Sloyvansk, 5 May-2014, WSJ: Heavy fighting erupted Monday in the pro-Russian separatist stronghold of Sloyvansk in eastern Ukraine, with authorities reporting four Ukrainian soldiers dead and a rebel commander telling local media that more than 20 militants had possibly been killed.
Huge fight erupted in Sloyvansk, reportedly 4 soldiers and 20 militants killed
Accounts from both sides suggested the Ukrainian military was pushing further into the volatile city than it has before, with the confrontation marking the most sustained fighting since Kiev launched its operation to quell the insurgency in eastern Ukraine. It comes following a weekend of escalating clashes as the conflict moves into a more dangerous phase.
On Monday morning, Ukrainian forces met with strong resistance from a group of about 800 pro-Russian fighters armed with large caliber weapons, mortars and other equipment, Interior Minister Arsen Avakov said.
The Interior Ministry said four Ukrainian soldiers had been killed and 30 injured, and an untold number of militant fighters had been wounded in the operation. A separatist spokesman told the Interfax news agency that there had been a large number of dead among the rebel fighters following pitched battles in various parts of the city.
“The fighting is still under way. We have managed to stop the enemy from advancing deep into the city but it was with great difficulty. We have a lot of victims—maybe more than 20 people,” he was quoted as saying.
He said a gas station exploded after being hit by gunfire, sending up a large fireball that was visible from all around the city. Ukraine’s defense ministry said a Mi-24 helicopter had been shot down by heavy machine gun fire and had crashed into a river but the pilots were unharmed.
The ministry also said that a pilot taken captive by militants during heavy fighting last week in which two helicopters were shot down had been rescued during Monday’s fighting. It said it had disrupted an effort by rebel fighters to convert railway coal carriers into armored train cars.
Mr. Avakov said the operation was moving forward slowly as to avoid civilian casualties, although his ministry said civilians had been hurt in the fighting, blaming separatists for using them as human shields.

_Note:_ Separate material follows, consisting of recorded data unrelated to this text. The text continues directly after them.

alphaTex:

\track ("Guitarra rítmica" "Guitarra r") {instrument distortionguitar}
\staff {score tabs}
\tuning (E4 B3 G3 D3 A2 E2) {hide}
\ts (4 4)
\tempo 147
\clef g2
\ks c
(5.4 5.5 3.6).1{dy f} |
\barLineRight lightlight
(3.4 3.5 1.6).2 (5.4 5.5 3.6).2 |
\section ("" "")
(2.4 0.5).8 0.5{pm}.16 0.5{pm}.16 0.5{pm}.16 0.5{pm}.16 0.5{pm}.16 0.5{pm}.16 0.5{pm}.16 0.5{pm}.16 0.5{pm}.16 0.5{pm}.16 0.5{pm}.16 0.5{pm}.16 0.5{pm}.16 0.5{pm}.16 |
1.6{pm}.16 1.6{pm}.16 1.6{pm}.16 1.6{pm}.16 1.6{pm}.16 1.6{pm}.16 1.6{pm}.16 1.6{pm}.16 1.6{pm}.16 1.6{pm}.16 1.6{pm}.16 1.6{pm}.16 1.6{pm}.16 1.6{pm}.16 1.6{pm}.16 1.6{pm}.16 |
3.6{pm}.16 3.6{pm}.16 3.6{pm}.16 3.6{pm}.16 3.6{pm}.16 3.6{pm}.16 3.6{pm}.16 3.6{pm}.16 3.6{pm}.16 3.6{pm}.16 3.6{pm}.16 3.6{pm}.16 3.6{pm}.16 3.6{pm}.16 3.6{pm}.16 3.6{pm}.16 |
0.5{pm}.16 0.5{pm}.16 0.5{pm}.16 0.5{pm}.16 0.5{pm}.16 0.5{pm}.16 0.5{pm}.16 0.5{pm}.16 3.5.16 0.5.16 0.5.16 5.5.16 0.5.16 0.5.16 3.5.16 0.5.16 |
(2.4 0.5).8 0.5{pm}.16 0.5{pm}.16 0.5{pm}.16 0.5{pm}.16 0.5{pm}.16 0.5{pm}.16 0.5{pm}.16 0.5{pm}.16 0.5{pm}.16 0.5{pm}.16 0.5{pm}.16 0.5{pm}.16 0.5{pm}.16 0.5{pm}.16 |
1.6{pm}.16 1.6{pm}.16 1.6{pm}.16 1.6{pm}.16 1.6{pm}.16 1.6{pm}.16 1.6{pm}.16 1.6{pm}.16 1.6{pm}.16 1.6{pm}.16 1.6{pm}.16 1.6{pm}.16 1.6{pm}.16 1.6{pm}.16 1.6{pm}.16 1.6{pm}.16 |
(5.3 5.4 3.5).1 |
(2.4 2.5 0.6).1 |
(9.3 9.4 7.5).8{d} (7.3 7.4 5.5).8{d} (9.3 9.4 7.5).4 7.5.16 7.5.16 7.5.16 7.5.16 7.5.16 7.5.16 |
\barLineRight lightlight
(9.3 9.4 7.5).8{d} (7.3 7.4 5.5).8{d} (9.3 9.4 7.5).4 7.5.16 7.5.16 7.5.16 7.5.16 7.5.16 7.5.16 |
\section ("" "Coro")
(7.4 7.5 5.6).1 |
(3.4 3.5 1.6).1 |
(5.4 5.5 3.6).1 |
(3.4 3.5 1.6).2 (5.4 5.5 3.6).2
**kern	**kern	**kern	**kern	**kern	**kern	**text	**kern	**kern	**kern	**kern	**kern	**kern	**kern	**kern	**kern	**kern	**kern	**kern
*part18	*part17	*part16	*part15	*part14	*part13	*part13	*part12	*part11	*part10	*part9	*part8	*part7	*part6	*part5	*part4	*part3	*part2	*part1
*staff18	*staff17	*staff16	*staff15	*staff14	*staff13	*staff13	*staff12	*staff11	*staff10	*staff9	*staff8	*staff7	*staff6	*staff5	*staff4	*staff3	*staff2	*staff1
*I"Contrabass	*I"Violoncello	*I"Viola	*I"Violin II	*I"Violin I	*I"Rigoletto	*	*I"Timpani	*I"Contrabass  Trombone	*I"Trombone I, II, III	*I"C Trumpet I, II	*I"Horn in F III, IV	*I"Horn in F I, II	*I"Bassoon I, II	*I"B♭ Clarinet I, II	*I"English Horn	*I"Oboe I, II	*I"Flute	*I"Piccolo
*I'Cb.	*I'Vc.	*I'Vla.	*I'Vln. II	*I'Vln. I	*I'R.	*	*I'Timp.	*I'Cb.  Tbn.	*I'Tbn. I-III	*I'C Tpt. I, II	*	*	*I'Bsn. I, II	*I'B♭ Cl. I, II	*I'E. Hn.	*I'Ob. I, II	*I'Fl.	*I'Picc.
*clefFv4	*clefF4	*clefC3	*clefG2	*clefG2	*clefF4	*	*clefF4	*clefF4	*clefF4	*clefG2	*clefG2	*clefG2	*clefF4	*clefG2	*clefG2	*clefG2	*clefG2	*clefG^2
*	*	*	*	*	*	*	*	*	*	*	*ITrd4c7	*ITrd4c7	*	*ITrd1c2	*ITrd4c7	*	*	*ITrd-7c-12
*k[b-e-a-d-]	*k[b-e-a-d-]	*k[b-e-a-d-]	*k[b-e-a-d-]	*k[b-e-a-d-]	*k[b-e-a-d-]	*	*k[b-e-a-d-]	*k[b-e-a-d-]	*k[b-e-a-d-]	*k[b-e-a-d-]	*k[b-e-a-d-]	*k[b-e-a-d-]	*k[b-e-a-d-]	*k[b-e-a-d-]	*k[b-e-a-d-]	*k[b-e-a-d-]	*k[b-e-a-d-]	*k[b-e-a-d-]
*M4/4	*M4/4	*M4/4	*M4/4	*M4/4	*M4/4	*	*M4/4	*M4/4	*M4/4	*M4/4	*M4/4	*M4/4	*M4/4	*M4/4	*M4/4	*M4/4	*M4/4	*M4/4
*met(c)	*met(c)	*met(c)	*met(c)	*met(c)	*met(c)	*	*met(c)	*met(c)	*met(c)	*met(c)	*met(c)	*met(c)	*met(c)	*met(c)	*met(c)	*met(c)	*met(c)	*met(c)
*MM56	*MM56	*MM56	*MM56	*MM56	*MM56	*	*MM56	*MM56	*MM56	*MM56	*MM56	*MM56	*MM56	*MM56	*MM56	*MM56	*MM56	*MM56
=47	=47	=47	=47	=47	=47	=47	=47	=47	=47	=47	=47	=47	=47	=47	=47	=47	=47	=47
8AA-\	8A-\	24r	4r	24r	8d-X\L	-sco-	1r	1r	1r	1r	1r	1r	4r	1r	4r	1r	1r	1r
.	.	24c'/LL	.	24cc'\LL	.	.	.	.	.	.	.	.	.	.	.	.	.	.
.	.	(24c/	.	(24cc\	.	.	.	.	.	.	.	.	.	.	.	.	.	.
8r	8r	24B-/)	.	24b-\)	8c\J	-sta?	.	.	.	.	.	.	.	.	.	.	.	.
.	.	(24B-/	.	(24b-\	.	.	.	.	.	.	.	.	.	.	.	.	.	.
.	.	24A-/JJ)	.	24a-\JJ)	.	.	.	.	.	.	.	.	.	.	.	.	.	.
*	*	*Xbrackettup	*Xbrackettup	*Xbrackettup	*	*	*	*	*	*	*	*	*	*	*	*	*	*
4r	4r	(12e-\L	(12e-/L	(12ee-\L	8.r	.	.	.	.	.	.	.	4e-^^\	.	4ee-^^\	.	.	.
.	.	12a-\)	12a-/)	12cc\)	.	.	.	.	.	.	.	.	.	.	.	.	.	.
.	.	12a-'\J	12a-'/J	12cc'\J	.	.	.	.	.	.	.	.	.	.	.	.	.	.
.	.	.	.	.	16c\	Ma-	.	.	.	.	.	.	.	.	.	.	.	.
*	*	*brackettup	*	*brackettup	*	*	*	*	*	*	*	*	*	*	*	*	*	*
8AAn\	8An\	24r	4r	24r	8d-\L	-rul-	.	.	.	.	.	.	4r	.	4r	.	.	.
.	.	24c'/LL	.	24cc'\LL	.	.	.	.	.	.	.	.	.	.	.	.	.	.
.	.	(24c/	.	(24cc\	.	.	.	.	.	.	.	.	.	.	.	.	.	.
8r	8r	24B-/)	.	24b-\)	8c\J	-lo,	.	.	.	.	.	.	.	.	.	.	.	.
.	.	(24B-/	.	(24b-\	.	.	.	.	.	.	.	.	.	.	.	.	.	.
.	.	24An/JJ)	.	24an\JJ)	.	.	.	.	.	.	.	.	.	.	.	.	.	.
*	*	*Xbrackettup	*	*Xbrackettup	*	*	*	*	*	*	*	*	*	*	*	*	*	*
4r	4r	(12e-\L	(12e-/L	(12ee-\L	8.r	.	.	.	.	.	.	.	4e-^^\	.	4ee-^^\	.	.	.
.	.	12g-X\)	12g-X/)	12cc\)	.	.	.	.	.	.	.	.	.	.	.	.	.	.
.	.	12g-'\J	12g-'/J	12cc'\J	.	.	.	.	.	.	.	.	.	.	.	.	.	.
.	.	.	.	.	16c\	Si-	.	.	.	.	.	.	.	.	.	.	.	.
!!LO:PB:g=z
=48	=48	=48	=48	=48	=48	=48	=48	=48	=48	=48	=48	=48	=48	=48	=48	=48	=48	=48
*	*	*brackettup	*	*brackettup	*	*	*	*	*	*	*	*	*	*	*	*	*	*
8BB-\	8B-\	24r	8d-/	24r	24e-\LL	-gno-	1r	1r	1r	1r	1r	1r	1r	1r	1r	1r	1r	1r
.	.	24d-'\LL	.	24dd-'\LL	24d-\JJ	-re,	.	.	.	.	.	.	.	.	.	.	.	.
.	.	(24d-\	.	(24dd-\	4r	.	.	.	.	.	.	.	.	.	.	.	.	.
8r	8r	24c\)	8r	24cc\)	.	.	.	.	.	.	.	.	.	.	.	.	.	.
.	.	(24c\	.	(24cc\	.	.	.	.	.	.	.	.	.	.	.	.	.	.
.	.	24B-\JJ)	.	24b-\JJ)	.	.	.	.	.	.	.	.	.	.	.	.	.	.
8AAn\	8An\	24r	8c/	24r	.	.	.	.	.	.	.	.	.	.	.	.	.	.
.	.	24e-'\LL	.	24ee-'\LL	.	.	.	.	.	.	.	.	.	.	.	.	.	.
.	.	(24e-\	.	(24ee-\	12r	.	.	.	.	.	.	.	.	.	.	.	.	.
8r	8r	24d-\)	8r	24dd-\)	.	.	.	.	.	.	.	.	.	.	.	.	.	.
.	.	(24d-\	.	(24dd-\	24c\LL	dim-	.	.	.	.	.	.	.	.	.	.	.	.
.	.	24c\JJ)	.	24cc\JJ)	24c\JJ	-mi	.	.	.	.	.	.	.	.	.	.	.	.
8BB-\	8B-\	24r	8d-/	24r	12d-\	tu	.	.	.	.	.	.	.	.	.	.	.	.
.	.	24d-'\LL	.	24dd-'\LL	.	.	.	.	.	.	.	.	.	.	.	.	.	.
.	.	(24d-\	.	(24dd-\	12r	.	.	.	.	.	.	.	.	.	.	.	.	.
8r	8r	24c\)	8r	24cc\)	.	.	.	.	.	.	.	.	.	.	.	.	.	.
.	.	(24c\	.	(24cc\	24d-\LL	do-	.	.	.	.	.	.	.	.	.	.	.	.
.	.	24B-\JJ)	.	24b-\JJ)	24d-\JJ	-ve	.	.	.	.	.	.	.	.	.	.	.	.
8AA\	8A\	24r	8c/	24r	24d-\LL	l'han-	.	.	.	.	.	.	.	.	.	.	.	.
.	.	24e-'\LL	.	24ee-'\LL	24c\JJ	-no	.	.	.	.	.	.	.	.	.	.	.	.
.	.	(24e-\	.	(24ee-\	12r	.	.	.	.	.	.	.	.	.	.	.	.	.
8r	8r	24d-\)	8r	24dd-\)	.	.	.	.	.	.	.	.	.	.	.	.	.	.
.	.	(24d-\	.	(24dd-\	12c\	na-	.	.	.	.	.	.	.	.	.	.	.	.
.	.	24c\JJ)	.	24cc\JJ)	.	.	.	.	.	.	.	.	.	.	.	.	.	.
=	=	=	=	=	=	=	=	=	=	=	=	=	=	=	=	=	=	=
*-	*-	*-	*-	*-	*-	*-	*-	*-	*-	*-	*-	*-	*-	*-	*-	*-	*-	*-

Meanwhile, the Interior Ministry said an armed pro-Russian mob overran a police station in the city of Slovyanoserbsky in the neighboring Luhansk region and beat up the police chief.
In a phone call Monday with German Chancellor Angela Merkel, Ukraine’s acting president, Oleksandr Turchynov, reiterated the government’s stance that it was prepared to negotiate with pro-Russian protesters seeking greater autonomy but that discussions with “someone who picks up and uses weapons against citizens of Ukraine” would be impossible.
He stressed that the military operation was only targeting those who had taken up arms, according to a statement on the presidential website.
The combat comes after the deadliest day of fighting on Friday when 46 people were killed in rioting and a deadly fire in the Black Sea port city of Odessa.
The Ukrainian government and the West have repeatedly blamed Russia for instigating the unrest and of organizing parts of the rebellion by sending in highly trained Russian military-intelligence officers. Moscow has denied playing any role in the uprising.
Ukraine is seeking to regain control in the east ahead of presidential elections scheduled for May 25, as pro-Russian militants plan a May 11 referendum in areas under their control on the question of the region’s future.
German Foreign Minister Frank-Walter Steinmeier proposed five steps to overcome the crisis, which include giving the Organization for Security and Cooperation in Europe a key role in the process and holding a new round of talks between Ukraine, the EU, the U.S. and Russia in Geneva to send a “strong political signal” that previous agreements will be implemented.
Outlining his push in a contribution for German newspaper Frankfurter Allgemeine Zeitung, he emphasized that it is crucial to hold presidential elections in Ukraine on May 25 and that all conflicting parties must negotiate a reform of the country’s constitution.
“It might help to realize that Russia and Ukraine will doubtlessly lose most if it is still not possible to change tack at the moment,” Mr. Steinmeier wrote in a piece to be published in Tuesday’s edition.
Steffen Seibert, spokesman for the chancellor, said she backed Mr. Steinmeier’s proposal and that such a meeting should strengthen the OSCE in its mediating mission.
A previous agreement reached in Geneva never got off the ground as the violence escalated.